TASK BRIEF: With the pictures removed, write out the data below exactly.

[Pose and size estimates]
+ + +

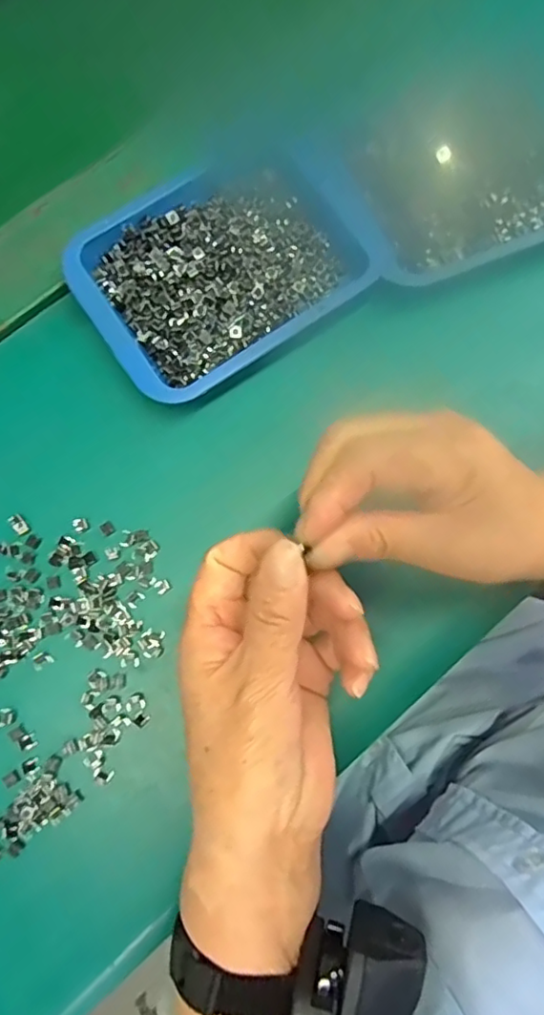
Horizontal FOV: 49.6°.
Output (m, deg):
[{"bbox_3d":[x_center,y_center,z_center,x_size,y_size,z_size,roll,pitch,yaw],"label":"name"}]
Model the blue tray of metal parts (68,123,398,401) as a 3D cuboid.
[{"bbox_3d":[-0.022,-0.143,0.339,0.173,0.017,0.118,-33,82,-6],"label":"blue tray of metal parts"}]

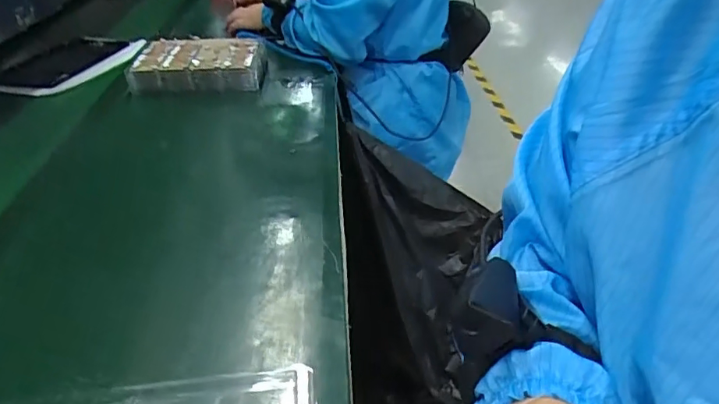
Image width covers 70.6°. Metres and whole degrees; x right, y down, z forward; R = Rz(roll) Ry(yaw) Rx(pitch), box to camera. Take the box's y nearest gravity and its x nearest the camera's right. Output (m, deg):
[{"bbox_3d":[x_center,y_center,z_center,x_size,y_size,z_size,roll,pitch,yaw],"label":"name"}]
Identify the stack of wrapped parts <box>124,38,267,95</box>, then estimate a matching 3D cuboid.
[{"bbox_3d":[-0.288,-0.258,0.929,0.221,0.048,0.180,-6,35,1],"label":"stack of wrapped parts"}]

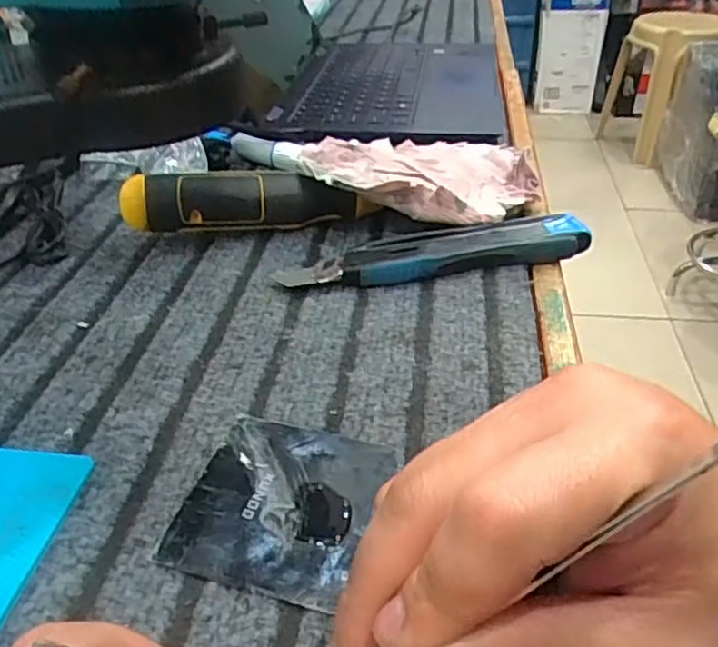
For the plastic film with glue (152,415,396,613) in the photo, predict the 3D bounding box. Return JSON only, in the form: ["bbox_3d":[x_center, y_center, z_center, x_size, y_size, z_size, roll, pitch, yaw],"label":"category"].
[{"bbox_3d":[-0.030,0.066,0.263,0.070,0.004,0.079,10,36,16],"label":"plastic film with glue"}]

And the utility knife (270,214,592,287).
[{"bbox_3d":[0.046,-0.039,0.400,0.181,0.018,0.031,-10,35,-12],"label":"utility knife"}]

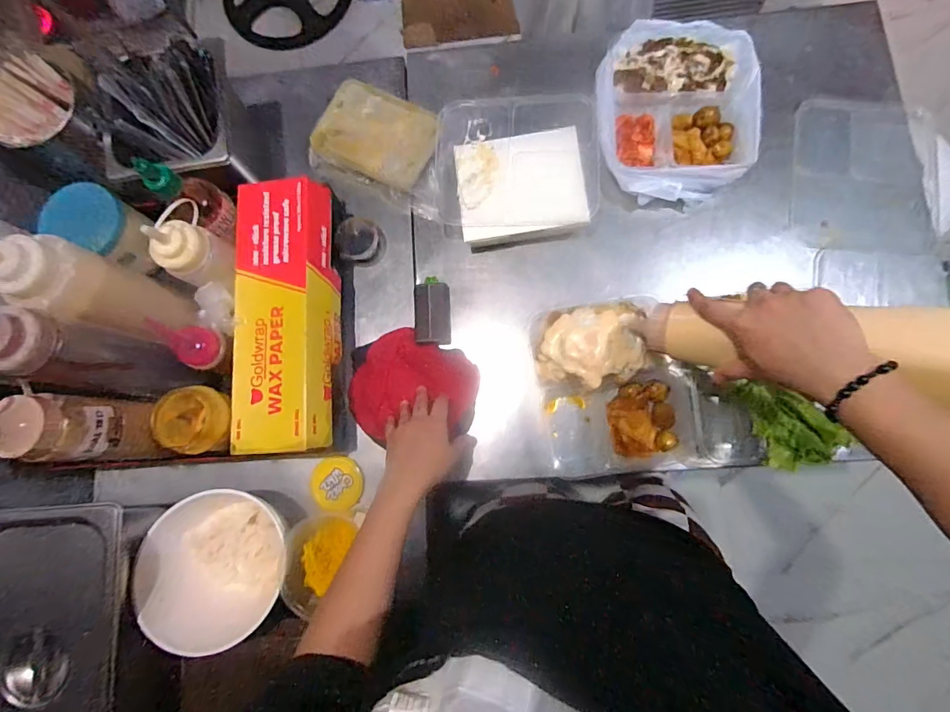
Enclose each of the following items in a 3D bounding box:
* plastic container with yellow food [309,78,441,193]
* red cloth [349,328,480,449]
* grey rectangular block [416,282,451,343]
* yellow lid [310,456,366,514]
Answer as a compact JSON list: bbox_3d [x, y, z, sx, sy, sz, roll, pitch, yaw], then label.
[{"bbox_3d":[-0.142,-0.314,0.668,0.177,0.047,0.129,27,84,8],"label":"plastic container with yellow food"},{"bbox_3d":[-0.083,0.050,0.618,0.169,0.014,0.149,24,84,7],"label":"red cloth"},{"bbox_3d":[-0.059,-0.059,0.635,0.048,0.016,0.083,-2,81,4],"label":"grey rectangular block"},{"bbox_3d":[-0.185,0.171,0.610,0.073,0.006,0.070,-2,62,4],"label":"yellow lid"}]

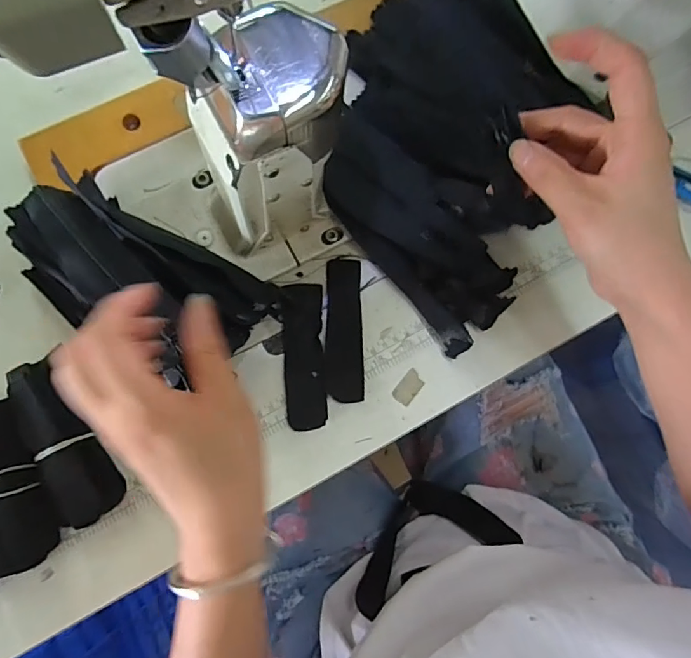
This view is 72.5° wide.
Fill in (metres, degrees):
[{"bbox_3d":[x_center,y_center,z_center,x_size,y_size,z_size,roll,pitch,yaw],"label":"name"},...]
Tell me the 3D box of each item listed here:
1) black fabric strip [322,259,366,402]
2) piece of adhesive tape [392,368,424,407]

+ + +

COMPLETED EXERCISE:
Horizontal FOV: 49.6°.
Output (m, deg):
[{"bbox_3d":[x_center,y_center,z_center,x_size,y_size,z_size,roll,pitch,yaw],"label":"name"}]
Model the blue tray of metal parts (68,123,398,401) as a 3D cuboid.
[{"bbox_3d":[-0.022,-0.143,0.339,0.173,0.017,0.118,-33,82,-6],"label":"blue tray of metal parts"}]

Image width covers 70.6°. Metres and whole degrees; x right, y down, z forward; R = Rz(roll) Ry(yaw) Rx(pitch), box to camera. Take the box's y nearest gravity and its x nearest the camera's right. Output (m, deg):
[{"bbox_3d":[x_center,y_center,z_center,x_size,y_size,z_size,roll,pitch,yaw],"label":"name"}]
Identify the stack of wrapped parts <box>124,38,267,95</box>, then estimate a matching 3D cuboid.
[{"bbox_3d":[-0.288,-0.258,0.929,0.221,0.048,0.180,-6,35,1],"label":"stack of wrapped parts"}]

For the plastic film with glue (152,415,396,613) in the photo, predict the 3D bounding box. Return JSON only, in the form: ["bbox_3d":[x_center, y_center, z_center, x_size, y_size, z_size, roll, pitch, yaw],"label":"category"].
[{"bbox_3d":[-0.030,0.066,0.263,0.070,0.004,0.079,10,36,16],"label":"plastic film with glue"}]

And the utility knife (270,214,592,287).
[{"bbox_3d":[0.046,-0.039,0.400,0.181,0.018,0.031,-10,35,-12],"label":"utility knife"}]

Enclose each of the following items in a 3D bounding box:
* plastic container with yellow food [309,78,441,193]
* red cloth [349,328,480,449]
* grey rectangular block [416,282,451,343]
* yellow lid [310,456,366,514]
Answer as a compact JSON list: bbox_3d [x, y, z, sx, sy, sz, roll, pitch, yaw], then label.
[{"bbox_3d":[-0.142,-0.314,0.668,0.177,0.047,0.129,27,84,8],"label":"plastic container with yellow food"},{"bbox_3d":[-0.083,0.050,0.618,0.169,0.014,0.149,24,84,7],"label":"red cloth"},{"bbox_3d":[-0.059,-0.059,0.635,0.048,0.016,0.083,-2,81,4],"label":"grey rectangular block"},{"bbox_3d":[-0.185,0.171,0.610,0.073,0.006,0.070,-2,62,4],"label":"yellow lid"}]

This view is 72.5° wide.
Fill in (metres, degrees):
[{"bbox_3d":[x_center,y_center,z_center,x_size,y_size,z_size,roll,pitch,yaw],"label":"name"},...]
Tell me the 3D box of each item listed here:
1) black fabric strip [322,259,366,402]
2) piece of adhesive tape [392,368,424,407]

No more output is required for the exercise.